Let me start with a premise that I don’t think any serious feminist or physiologist would disagree with: On the scales of potential physical strength and speed, the distribution of men is centered around a higher mean than that of women. Put another way, ceteris paribus, men are likely to be faster and stronger on the whole than women. Put a third way, elite male athletes trained to achieve their highest potential physical attributes, are faster and stronger than elite female athletes trained the same way. That difference in potential physical capacity, is, I think, one of the only non-debatable differences between the sexes.
Now, bowling is a sport in which that difference does not figure strongly, if at all. The ability to roll a 17 pound ball at bowling speed is a feat well within the physical potential of probably the upper 80th or 90th percentile of all women. I’m no bowling expert, but it seems to me that pure physical strength and speed take a back seat to technique, repetition, timing, muscle memory, and some endurance. I think most serious people would agree that men and women are fairly equal in terms of their potential when it comes to those attributes. So why is it shocking at all that a woman could beat a bunch of men in a bowling tournament? Well, it’s not, unless you’re a twit sports writer that wants to hawk magazines by giving women a pat on the head, while simultaneously reinforcing the dominance of patriarchy by making women’s achievements meaningful only in reference to men.

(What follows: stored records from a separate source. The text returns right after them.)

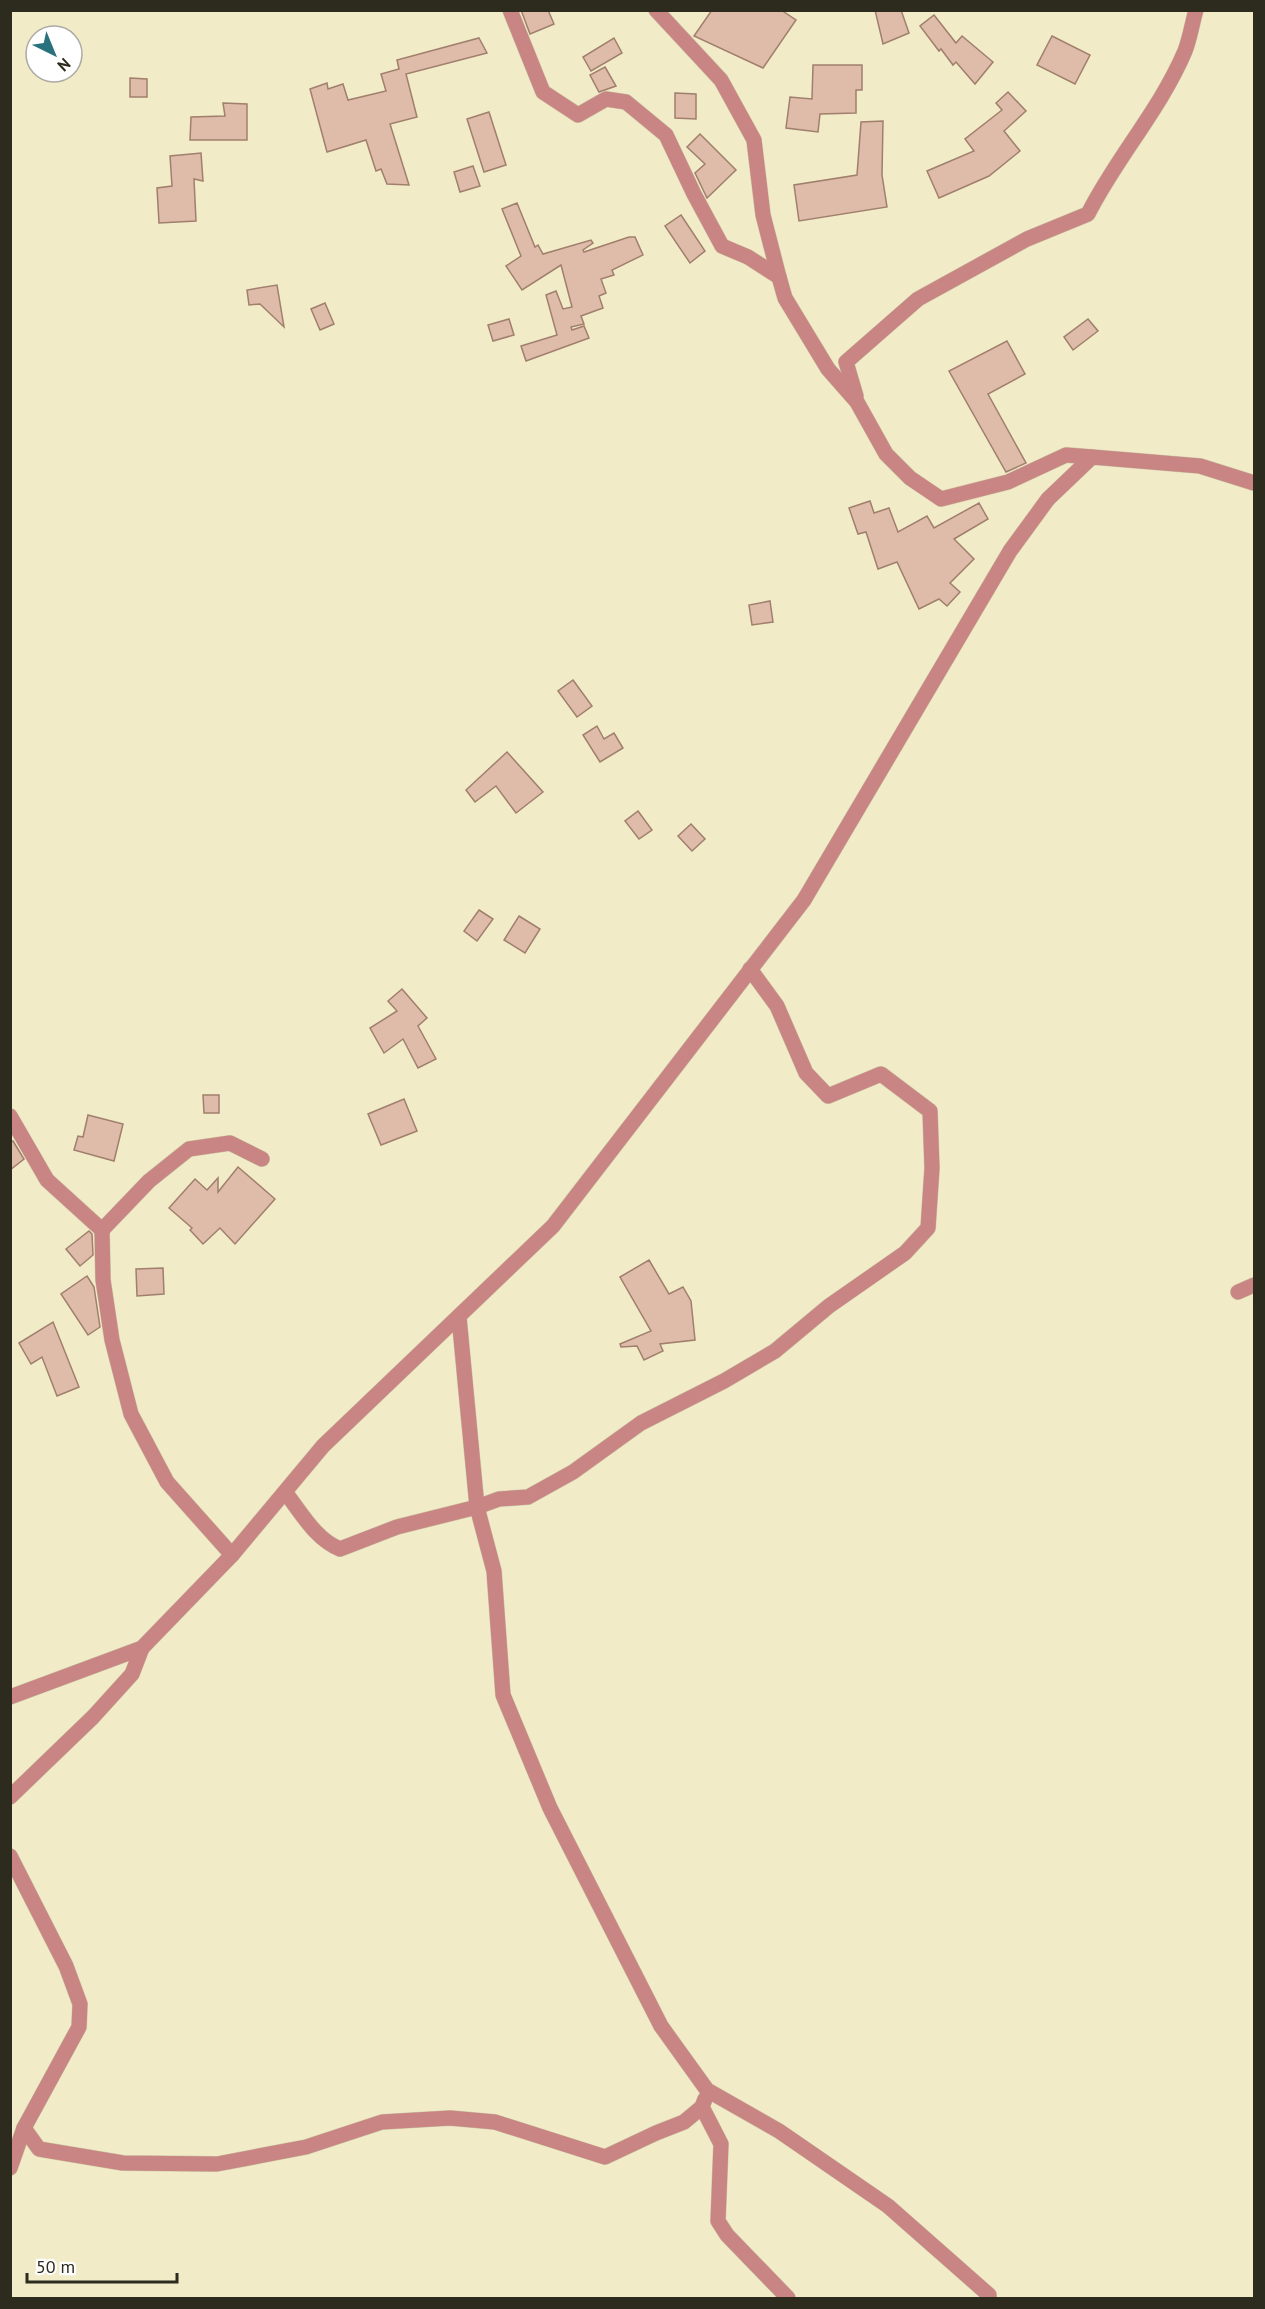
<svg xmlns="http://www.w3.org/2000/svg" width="1265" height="2309" viewBox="0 0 1265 2309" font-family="'PT Sans',sans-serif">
<rect width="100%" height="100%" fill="#f1ebc7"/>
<g fill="#dfbca9" stroke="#a07f6d" stroke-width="1.5">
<path d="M 521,10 L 548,10 L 554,24 L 530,34 Z"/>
<path d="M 712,10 L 781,10 L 796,20 L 763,68 L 694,36 Z"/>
<path d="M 875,10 L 901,10 L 909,33 L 883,44 Z"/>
<path d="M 934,15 L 956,43 L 962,36 L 993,62 L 975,84 L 956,62 L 953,65 L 941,49 L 939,51 L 920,26 Z"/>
<path d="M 1052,36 L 1090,55 L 1075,84 L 1037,65 Z"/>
<path d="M 479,38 L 487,53 L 406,74 L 417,117 L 390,124 L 409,185 L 387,184 L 381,169 L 376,171 L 366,140 L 327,152 L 310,89 L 327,83 L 328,89 L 343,84 L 348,100 L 386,91 L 381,74 L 399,69 L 397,60 Z"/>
<path d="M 614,38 L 622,53 L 591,71 L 583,57 Z"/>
<path d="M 813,65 L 862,65 L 862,90 L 856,90 L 856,113 L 820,114 L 818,132 L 786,128 L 790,97 L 812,99 Z"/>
<path d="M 605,67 L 616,86 L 599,92 L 590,75 Z"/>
<path d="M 130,78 L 147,79 L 147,97 L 130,97 Z"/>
<path d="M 1008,92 L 1026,111 L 1004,131 L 1020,151 L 989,176 L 939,198 L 927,171 L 974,151 L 965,139 L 1002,110 L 996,103 Z"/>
<path d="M 675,93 L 696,94 L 696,119 L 675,118 Z"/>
<path d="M 223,103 L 247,104 L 247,140 L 190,140 L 191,117 L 225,116 Z"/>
<path d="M 489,112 L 506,165 L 484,172 L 467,119 Z"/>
<path d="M 883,121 L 882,175 L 887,207 L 799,221 L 794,185 L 857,175 L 861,122 Z"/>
<path d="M 700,134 L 736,170 L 707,198 L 695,173 L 705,164 L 687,147 Z"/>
<path d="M 201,153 L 203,181 L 194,179 L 196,221 L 159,223 L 157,188 L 172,186 L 170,156 Z"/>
<path d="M 473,166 L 480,186 L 460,192 L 454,172 Z"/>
<path d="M 517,203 L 535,247 L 538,245 L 543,254 L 591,240 L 593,243 L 583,250 L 584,252 L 629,237 L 635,237 L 643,255 L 612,270 L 614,275 L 601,279 L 606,293 L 599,296 L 603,308 L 581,316 L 584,324 L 571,327 L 572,330 L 584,326 L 589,338 L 526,361 L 521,346 L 557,335 L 546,295 L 556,291 L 563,309 L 572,307 L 561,265 L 522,290 L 506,266 L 521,256 L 502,209 Z"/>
<path d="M 681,215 L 705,251 L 690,263 L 665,226 Z"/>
<path d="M 277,285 L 284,327 L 260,304 L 249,305 L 247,290 Z"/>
<path d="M 325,303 L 334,324 L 320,330 L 311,309 Z"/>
<path d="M 509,319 L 514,335 L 493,341 L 488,325 Z"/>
<path d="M 1088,319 L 1098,331 L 1073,350 L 1064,337 Z"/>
<path d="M 1007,341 L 1025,374 L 988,394 L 1026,463 L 1006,472 L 949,371 Z"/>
<path d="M 870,501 L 874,513 L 889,508 L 898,532 L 927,516 L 934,528 L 979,503 L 988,519 L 954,539 L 974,559 L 950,583 L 960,592 L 947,606 L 939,599 L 919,609 L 897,562 L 878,569 L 866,532 L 858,534 L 849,508 Z"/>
<path d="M 770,601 L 773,622 L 752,625 L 749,605 Z"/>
<path d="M 573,680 L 592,706 L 577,717 L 558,691 Z"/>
<path d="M 597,726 L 604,739 L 614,733 L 623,748 L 600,762 L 583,735 Z"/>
<path d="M 507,752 L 543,792 L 516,813 L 496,786 L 475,802 L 466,790 Z"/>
<path d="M 638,811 L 652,830 L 639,839 L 625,821 Z"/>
<path d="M 691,824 L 705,839 L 692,851 L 678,836 Z"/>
<path d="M 479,910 L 493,919 L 477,941 L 464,931 Z"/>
<path d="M 519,916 L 540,929 L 525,953 L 504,940 Z"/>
<path d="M 402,989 L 427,1018 L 418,1026 L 436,1059 L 418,1068 L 403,1039 L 384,1053 L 370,1028 L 397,1011 L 388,1001 Z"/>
<path d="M 203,1095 L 219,1095 L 219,1113 L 204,1113 Z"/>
<path d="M 404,1099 L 417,1131 L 381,1145 L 368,1114 Z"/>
<path d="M 88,1115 L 123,1124 L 114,1161 L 74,1150 L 78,1136 L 83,1137 Z"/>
<path d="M 13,1141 L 24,1159 L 10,1170 L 10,1142 Z"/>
<path d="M 238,1167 L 275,1199 L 235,1244 L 220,1228 L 203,1244 L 190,1230 L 192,1228 L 169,1208 L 195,1179 L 207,1190 L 218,1178 L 218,1192 Z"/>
<path d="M 89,1231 L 92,1234 L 93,1255 L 80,1266 L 66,1249 Z"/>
<path d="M 649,1260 L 669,1294 L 683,1287 L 691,1301 L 695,1340 L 660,1344 L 663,1351 L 644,1360 L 637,1346 L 621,1347 L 620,1344 L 651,1331 L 620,1277 Z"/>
<path d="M 163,1268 L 164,1294 L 137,1296 L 136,1269 Z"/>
<path d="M 87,1276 L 94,1287 L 100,1327 L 88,1335 L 61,1294 Z"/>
<path d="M 53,1322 L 79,1387 L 57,1396 L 42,1357 L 31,1364 L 19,1343 Z"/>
</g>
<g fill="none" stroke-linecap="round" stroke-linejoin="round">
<g stroke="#cec8a8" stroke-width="16">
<g id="street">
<path d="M 510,10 L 543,92 L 578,115 L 606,99 L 626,102 L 666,135 L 694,194 L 722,246 L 748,257 L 779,277 L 785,298 L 828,369 L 857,402 L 886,454 L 910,478 L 941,499 L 1008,482 L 1066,455 L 1092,457"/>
<path d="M 656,10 L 721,80 L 754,140 L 763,215 L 779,277"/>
<path d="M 856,396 L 846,362 L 918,299 L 1027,239 L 1088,214 C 1116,158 1160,110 1185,51 C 1190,38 1192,24 1196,10"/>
<path d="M 10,1116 L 47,1180 L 102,1230 L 103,1280 L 112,1340 L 131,1414 L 167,1482 L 232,1555"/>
<path d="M 102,1230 L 149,1181 L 189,1149 L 230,1143 L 262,1159"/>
<path d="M 1238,1292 L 1254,1285"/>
<path d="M 459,1317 L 477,1507 L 494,1571 L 503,1695 L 550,1808 L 661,2026 L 707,2090 L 779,2131 L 888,2206 L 989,2295 L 989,2298"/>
<path d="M 285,1492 C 301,1512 315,1539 340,1549 L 397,1527 L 477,1507 L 499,1499 L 528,1497 L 573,1472 L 641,1423 L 724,1381 L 775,1351 L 829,1306 L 905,1253 L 928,1228 L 932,1168 L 930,1111 L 881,1074 L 828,1096 L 806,1073 L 777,1006 L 750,969"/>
<path d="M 10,1697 L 142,1648 L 232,1555 L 323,1446 L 553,1226 L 804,900 L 1010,551 L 1048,499 L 1092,457 L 1200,466 L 1254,483"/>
<path d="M 10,1797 L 93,1717 L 132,1674 L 142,1648"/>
<path d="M 10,1856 L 66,1966 L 80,2004 L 79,2027 L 24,2128 L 10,2168"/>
<path d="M 705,2099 L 702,2107 L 721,2144 L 718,2221 L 727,2235 L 788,2298"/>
<path d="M 24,2128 L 39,2149 L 123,2163 L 217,2164 L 306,2147 L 382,2122 L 450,2118 L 495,2122 L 605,2157 L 656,2133 L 684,2122 L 702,2107"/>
</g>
</g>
<use href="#street" stroke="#c88583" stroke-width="15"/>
</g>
<rect width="1265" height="2309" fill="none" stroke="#2d2b1d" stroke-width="24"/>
<g transform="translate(54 54) rotate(137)"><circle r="28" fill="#ffffff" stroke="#abaaa5" stroke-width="1.5"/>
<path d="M0-4.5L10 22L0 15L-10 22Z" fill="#2a717e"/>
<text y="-9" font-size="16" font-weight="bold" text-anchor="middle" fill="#2d2b1d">N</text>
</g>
<path d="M27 2273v9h150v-9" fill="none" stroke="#2d2b1d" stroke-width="3"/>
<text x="36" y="2273" font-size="18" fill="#2d2b1d" stroke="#ffffff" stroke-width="4.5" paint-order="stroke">50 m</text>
</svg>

The history of sports is replete with examples of accomplishments of women that are great for their own sake, and not because they were compared to men. Steffi Graf’s 1988 grand slam, Kerri Strug’s injured olympic vault, Mary Lou Retton before her, Mia Hamm leading the US to a World Cup, FloJo and Jackie Joyner Kersee on the track are all examples that come to mind of women achieving greatness through years of dedicated training, and in the face of unimaginable pressure. Kulick’s achievement should be viewed through that lens, and her accomplishment not minimized by giving it meaning only because she competes with men. Come on Rick Reilly.
Editors Note: I hope our regular readers will forgive this brief foray into feminist theory. I’m certainly no feminist, but I’ll do whatever is necessary to end Rick Reilly. Please feel free to insert your own driving or neuroses jokes at your leisure. Now, if you’ll excuse me, I need to go make sure the girl I brought home from the bar last night is doing my laundry correctly. It’s so hard to find good help these days.